◆ **Work request 1**: In the article about the Los Angeles homeless services lawsuit, which court received the complaint?
◆ **Work request 2**: Repeat the part of the article about the Los Angeles homeless services lawsuit starting with "Wednesday, April 23, 2025" and going on through "the LA region.".

Home

Wednesday, April 23, 2025

View Back issues

LA Homeless Services Authority sues Trump administration after HUD suspends funding

The agency that coordinates federal, state and local funding for homeless services in Los Angeles County says HUD used pretextual reasons to cut off its funding.

LOS ANGELES (CN) — The Los Angeles Homeless Services Authority sued the Trump administration Monday after the U.S. Department of Housing and Urban Development earlier this month suspended funding for the lead agency that administers funding for homeless services in the LA region.

The Homeless Services Authority said in its complaint filed in U.S. District Court for the Central District of California that HUD’s stated reasons for suspending funding, purportedly because of “waste, fraud and abuse,” are a pretext and that the Trump administration seeks to dismantle the regional Continuum of Care Program created by Congress that gives local authorities discretion over projects submitted for federal funding.

◆ **Data under study**:

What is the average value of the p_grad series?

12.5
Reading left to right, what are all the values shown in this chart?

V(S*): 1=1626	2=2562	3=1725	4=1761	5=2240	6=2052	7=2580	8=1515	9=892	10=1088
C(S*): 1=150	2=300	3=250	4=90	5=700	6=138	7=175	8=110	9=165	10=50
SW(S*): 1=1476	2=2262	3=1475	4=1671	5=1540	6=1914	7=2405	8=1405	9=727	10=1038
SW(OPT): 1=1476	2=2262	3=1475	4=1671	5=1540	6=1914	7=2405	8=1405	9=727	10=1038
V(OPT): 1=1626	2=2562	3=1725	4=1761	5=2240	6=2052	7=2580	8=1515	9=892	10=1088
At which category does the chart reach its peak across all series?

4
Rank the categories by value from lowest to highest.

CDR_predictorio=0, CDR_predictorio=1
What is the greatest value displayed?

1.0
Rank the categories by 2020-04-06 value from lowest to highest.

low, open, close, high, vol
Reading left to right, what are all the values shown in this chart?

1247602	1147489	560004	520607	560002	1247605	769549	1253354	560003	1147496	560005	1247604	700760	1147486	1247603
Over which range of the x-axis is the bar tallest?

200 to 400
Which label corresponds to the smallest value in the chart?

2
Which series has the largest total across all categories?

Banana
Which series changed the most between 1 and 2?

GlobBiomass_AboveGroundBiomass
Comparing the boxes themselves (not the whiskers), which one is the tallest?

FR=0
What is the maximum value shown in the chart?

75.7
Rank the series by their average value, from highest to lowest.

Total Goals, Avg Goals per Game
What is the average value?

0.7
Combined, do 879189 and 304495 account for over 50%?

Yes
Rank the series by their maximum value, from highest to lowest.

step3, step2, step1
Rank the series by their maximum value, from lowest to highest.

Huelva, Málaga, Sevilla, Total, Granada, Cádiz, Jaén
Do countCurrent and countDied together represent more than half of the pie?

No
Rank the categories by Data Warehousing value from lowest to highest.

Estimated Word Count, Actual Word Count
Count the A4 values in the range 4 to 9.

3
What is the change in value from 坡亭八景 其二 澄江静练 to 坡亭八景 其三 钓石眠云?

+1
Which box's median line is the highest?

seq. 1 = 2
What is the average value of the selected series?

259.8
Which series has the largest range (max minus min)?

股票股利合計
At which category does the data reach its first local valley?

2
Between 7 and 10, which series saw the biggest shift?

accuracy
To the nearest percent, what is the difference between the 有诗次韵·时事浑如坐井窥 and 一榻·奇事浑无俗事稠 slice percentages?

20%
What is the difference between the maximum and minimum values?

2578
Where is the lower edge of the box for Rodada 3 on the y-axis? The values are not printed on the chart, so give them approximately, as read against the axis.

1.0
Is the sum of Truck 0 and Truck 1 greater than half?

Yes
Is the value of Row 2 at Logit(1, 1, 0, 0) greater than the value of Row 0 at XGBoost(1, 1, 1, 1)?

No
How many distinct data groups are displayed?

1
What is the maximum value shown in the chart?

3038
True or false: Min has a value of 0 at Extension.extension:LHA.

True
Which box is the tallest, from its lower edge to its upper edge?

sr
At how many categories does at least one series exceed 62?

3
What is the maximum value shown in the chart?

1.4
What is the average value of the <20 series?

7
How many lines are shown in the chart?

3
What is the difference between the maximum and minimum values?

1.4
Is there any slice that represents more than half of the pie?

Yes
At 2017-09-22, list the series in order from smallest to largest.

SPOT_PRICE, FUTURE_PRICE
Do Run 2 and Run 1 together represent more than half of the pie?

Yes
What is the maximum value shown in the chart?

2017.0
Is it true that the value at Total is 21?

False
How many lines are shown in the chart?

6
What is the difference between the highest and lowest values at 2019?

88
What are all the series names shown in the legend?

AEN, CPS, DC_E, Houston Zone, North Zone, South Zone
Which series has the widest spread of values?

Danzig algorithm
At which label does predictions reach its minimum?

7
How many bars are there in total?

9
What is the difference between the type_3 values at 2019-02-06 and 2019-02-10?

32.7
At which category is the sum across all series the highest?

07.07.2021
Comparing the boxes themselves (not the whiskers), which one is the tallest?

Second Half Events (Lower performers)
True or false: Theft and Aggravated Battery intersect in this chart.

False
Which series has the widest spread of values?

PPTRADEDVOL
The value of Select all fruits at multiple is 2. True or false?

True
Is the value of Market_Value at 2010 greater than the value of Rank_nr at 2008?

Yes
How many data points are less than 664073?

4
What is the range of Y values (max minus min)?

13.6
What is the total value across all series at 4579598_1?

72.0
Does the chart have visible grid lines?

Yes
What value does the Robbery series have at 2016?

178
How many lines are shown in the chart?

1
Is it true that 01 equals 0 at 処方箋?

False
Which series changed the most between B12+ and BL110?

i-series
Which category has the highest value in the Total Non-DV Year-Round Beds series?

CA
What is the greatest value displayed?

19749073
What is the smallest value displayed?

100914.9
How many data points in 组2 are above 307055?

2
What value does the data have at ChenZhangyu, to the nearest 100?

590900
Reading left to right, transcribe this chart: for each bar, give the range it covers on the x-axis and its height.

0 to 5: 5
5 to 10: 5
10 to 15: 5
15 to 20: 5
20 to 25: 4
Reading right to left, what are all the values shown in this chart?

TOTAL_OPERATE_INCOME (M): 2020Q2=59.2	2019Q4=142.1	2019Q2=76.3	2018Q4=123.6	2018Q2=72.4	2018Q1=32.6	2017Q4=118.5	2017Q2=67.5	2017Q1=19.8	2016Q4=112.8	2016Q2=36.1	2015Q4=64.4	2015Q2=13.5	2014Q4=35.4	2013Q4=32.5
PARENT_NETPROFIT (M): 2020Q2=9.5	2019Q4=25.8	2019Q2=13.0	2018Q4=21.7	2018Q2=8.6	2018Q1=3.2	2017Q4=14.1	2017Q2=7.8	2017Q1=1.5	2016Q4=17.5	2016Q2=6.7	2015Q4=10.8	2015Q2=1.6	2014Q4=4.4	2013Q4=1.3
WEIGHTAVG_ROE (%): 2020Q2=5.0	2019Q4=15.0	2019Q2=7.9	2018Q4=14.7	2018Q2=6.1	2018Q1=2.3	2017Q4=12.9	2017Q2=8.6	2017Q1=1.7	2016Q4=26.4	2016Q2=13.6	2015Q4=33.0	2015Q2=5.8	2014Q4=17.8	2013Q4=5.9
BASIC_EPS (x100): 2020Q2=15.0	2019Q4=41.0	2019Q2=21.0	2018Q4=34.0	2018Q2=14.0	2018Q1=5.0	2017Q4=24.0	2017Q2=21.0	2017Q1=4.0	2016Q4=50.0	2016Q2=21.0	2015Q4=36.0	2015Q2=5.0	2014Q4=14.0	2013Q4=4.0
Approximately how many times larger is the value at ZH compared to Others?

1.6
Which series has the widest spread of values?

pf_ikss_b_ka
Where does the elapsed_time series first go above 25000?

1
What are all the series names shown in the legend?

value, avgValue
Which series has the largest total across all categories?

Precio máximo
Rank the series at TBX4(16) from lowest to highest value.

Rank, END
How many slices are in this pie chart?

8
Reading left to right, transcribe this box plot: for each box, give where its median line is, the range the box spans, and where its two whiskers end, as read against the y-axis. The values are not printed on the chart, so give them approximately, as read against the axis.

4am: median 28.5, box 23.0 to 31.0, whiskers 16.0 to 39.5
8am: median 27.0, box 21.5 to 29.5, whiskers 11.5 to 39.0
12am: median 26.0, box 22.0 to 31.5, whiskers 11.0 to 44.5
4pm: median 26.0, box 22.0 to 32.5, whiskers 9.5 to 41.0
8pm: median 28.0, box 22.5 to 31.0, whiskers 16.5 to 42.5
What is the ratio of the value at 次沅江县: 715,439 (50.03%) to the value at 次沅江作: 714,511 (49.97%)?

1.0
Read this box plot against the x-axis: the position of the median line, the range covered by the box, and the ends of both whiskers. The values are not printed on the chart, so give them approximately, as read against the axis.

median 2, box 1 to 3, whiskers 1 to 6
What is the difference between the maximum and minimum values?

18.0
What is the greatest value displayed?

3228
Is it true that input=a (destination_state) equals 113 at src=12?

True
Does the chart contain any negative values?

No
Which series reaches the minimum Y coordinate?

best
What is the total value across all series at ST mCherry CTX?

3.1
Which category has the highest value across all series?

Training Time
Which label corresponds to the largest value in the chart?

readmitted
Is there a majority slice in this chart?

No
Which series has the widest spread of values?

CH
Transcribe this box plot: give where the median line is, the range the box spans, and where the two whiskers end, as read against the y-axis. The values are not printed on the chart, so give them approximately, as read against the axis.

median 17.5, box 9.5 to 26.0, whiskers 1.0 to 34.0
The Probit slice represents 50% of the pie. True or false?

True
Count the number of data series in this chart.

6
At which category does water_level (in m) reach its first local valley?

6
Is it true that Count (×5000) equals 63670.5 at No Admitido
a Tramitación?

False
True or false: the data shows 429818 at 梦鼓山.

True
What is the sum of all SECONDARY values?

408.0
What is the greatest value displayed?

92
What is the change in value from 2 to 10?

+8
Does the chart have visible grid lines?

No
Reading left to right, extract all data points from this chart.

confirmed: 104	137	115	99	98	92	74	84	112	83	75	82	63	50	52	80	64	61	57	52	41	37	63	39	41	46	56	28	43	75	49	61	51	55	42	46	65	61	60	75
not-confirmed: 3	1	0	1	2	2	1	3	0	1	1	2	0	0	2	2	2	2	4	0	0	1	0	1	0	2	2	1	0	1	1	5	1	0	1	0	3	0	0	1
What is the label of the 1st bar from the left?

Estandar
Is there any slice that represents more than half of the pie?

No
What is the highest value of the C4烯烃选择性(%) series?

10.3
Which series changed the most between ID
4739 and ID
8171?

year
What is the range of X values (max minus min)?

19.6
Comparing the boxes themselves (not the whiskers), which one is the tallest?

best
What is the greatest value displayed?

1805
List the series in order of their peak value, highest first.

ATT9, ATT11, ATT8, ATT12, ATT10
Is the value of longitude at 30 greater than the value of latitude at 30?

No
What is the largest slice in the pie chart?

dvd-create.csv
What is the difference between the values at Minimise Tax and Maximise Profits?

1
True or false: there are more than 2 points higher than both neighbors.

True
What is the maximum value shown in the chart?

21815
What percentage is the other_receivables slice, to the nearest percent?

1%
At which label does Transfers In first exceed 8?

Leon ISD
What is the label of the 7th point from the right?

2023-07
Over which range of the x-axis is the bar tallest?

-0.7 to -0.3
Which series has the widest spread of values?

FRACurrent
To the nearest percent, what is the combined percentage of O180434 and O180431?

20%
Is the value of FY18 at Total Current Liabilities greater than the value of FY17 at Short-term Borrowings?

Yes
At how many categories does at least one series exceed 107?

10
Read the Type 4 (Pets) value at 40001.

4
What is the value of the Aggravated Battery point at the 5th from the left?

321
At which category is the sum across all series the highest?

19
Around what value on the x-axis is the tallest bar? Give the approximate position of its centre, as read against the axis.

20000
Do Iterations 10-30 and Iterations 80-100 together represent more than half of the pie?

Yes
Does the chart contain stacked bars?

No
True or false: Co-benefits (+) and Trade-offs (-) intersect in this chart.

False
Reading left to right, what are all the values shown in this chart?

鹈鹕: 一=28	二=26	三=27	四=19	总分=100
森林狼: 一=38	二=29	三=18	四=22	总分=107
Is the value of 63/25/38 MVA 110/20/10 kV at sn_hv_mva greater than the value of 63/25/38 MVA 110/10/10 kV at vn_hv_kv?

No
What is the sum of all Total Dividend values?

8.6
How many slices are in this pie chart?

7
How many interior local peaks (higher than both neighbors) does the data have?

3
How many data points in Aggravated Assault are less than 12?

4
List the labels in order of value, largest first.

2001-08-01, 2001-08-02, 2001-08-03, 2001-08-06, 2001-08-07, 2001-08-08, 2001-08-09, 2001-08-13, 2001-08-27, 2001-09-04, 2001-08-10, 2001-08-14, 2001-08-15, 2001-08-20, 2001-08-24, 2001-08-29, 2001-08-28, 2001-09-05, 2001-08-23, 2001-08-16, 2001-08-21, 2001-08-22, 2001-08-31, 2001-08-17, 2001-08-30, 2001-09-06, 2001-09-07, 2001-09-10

◆ **Answer 1**: The U.S. District Court for the Central District of California.

◆ **Answer 2**:
Wednesday, April 23, 2025

View Back issues

LA Homeless Services Authority sues Trump administration after HUD suspends funding

The agency that coordinates federal, state and local funding for homeless services in Los Angeles County says HUD used pretextual reasons to cut off its funding.

LOS ANGELES (CN) — The Los Angeles Homeless Services Authority sued the Trump administration Monday after the U.S. Department of Housing and Urban Development earlier this month suspended funding for the lead agency that administers funding for homeless services in the LA region.